TASK GOAL:
In the data below, find the line that contains "(273, 677) none" and the line that contains "[498,251,700,267] [414,272,625,284] können, nicht". Copy both, plus every line between them, exactly.

Dataset excerpts:
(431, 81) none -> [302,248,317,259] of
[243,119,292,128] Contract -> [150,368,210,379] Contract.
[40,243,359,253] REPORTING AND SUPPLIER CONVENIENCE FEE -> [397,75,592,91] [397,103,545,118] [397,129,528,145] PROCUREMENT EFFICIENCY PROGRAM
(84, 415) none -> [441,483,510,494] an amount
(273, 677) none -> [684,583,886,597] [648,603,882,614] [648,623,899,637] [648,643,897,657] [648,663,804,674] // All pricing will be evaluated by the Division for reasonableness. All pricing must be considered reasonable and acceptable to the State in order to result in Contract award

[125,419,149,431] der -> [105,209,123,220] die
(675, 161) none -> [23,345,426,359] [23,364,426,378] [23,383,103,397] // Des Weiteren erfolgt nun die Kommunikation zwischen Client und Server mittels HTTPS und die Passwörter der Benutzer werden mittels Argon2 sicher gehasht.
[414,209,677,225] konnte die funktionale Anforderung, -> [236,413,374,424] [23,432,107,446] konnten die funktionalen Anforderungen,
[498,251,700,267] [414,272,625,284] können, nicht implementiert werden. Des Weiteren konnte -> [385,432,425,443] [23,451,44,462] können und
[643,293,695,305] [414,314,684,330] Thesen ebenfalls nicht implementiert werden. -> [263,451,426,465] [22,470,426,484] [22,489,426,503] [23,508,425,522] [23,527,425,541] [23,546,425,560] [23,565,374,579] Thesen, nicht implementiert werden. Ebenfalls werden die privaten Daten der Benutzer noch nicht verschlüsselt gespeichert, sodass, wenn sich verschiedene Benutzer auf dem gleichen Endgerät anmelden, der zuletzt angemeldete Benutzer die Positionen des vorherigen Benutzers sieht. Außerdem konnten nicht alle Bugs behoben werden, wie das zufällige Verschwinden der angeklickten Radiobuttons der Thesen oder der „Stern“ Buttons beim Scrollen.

...

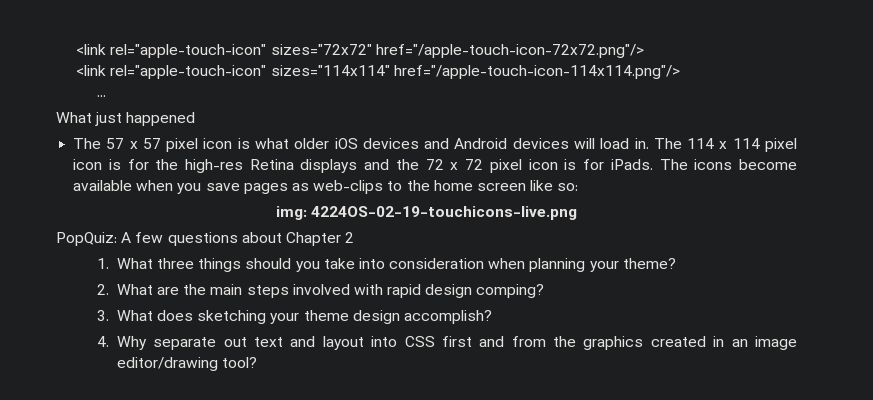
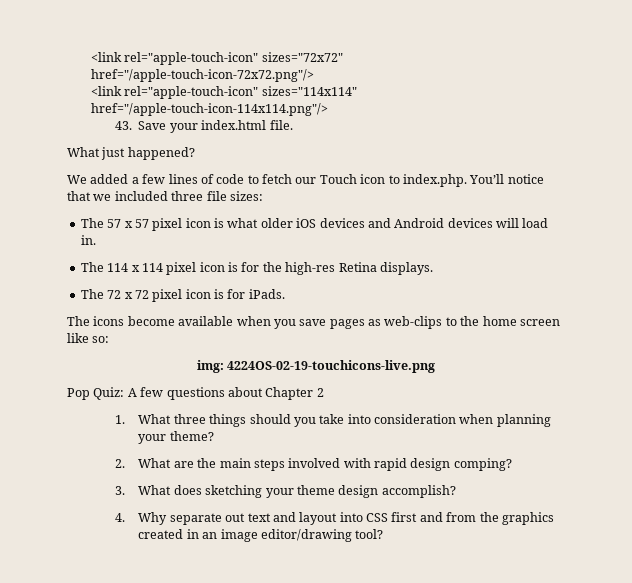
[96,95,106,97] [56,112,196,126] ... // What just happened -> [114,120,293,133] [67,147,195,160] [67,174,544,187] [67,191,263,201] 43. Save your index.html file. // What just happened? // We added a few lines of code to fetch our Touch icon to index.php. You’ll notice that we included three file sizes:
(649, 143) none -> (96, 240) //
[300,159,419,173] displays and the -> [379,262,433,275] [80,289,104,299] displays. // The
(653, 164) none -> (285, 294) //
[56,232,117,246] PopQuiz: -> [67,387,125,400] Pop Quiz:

EXERCISE RESPONSE:
(273, 677) none -> [684,583,886,597] [648,603,882,614] [648,623,899,637] [648,643,897,657] [648,663,804,674] // All pricing will be evaluated by the Division for reasonableness. All pricing must be considered reasonable and acceptable to the State in order to result in Contract award

[125,419,149,431] der -> [105,209,123,220] die
(675, 161) none -> [23,345,426,359] [23,364,426,378] [23,383,103,397] // Des Weiteren erfolgt nun die Kommunikation zwischen Client und Server mittels HTTPS und die Passwörter der Benutzer werden mittels Argon2 sicher gehasht.
[414,209,677,225] konnte die funktionale Anforderung, -> [236,413,374,424] [23,432,107,446] konnten die funktionalen Anforderungen,
[498,251,700,267] [414,272,625,284] können, nicht implementiert werden. Des Weiteren konnte -> [385,432,425,443] [23,451,44,462] können und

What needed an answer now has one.